- Screenshot of title frame
- Directed by: Stuart Legg
- Written by: Stuart Legg
- Produced by: Stuart Legg F. C. Badgley ^{[citation needed]}
- Narrated by: Lorne Greene
- Cinematography: Frank C. Follette; Ernest R. Wilson;
- Edited by: Stuart Legg
- Music by: Lucio Agostini
- Production company: National Film Board of Canada
- Distributed by: Columbia Pictures of Canada
- Release date: 1940;
- Running time: 10 minutes
- Country: Canada
- Language: English

= Atlantic Patrol =

1940 film

Atlantic Patrol is a 1940 Canadian short documentary film, part of the Canada Carries On series of short films by the National Film Board of Canada, produced for the Office of Public Information.

The film documents the role of the Canadian Merchant Navy and the convoys that brought troops, munitions and supplies to Great Britain during the Battle of the Atlantic in World War II. Atlantic Patrol was directed and written by Stuart Legg and narrated by Lorne Greene.

==Synopsis==
In 1940, the Atlantic Ocean has become a strategic "highway" from the New World to Great Britain.
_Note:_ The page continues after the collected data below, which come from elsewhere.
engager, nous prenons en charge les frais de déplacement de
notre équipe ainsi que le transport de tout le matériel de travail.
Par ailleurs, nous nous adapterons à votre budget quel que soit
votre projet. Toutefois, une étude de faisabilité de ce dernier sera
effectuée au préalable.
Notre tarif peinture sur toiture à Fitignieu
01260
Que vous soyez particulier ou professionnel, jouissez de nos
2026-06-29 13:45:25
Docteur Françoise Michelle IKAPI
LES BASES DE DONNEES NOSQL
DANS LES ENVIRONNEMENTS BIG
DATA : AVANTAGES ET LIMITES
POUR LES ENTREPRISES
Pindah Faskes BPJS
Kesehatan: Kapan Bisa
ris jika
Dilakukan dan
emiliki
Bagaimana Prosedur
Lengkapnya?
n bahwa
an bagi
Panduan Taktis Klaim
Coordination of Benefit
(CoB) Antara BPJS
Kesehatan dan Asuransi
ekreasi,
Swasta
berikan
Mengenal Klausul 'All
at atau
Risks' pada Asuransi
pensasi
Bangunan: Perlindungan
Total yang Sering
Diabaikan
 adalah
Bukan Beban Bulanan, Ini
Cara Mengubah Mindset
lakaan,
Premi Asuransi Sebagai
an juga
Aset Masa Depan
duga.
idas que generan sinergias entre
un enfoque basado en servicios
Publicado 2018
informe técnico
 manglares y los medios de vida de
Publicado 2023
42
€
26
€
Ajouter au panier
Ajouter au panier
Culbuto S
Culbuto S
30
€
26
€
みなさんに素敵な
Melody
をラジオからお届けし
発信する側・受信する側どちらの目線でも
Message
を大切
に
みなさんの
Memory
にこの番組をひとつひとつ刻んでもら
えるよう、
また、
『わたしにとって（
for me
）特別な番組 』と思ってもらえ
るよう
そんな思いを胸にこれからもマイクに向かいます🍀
The numerous ships that ply the Atlantic sea lanes during World War II head for nameless English ports where they unload their precious cargo of troops, war matérial and supplies. Canadian seamen play a vital role in the lifeline for England.

From Canadian factories to docks, the endless supply of war materiel is carried aboard freighters that are marshalled into convoys protected by Royal Canadian Navy (RCN) destroyers. Royal Canadian Air Force Supermarine Stranraer seaplanes provide the first aerial protection but once the convoy is out to sea, the RCN destroyers are in charge.

The unseen enemy that the convoys face are the U-boats that wait for any stragglers from the convoy. When an alarm is sounded that enemy U-boats are thought to be nearby, the destroyers launch high-explosive depth charges and charge ahead at full speed, reaching 37 knots, turning back the threat. Once the convoy reaches its destination in England, the Canadian destroyers quickly turn around and head back to their home ports to escort a new convoy, heading for England.

==Production==
Atlantic Patrol was part of the Canada Carries On series, produced with the financial backing from the Wartime Information Board. The documentary was created as a morale boosting propaganda film during World War II.

The narrator of Atlantic Patrol was Lorne Greene, known for his work on both radio broadcasts as a news announcer at CBC as well as narrating many of the Canada Carries On series. His sonorous recitation led to his nickname, "The Voice of Canada", and to some observers, the "voice-of-God". When reading grim battle statistics or as in Atlantic Patrol, narrating a particularly serious topic such as Canadian seaman at war, he was "The Voice of Doom".

==Reception==
The first of the Canada Carries On series, Atlantic Patrol was produced in 35 mm for the theatrical market and was the first short documentary shown in theatres. Each film was shown over a six-month period as part of the shorts or newsreel segments in approximately 800 theatres across Canada. Along with others in the Canada Carries On series, Atlantic Patrol received widespread circulation.

The NFB had an arrangement with Famous Players theatres to ensure that Canadians from coast-to-coast could see the documentary series, with further distribution by Columbia Pictures. After the six-month theatrical tour ended, individual films were made available on 16 mm to schools, libraries, churches and factories, extending the life of these films for another year or two. They were also made available to film libraries operated by university and provincial authorities.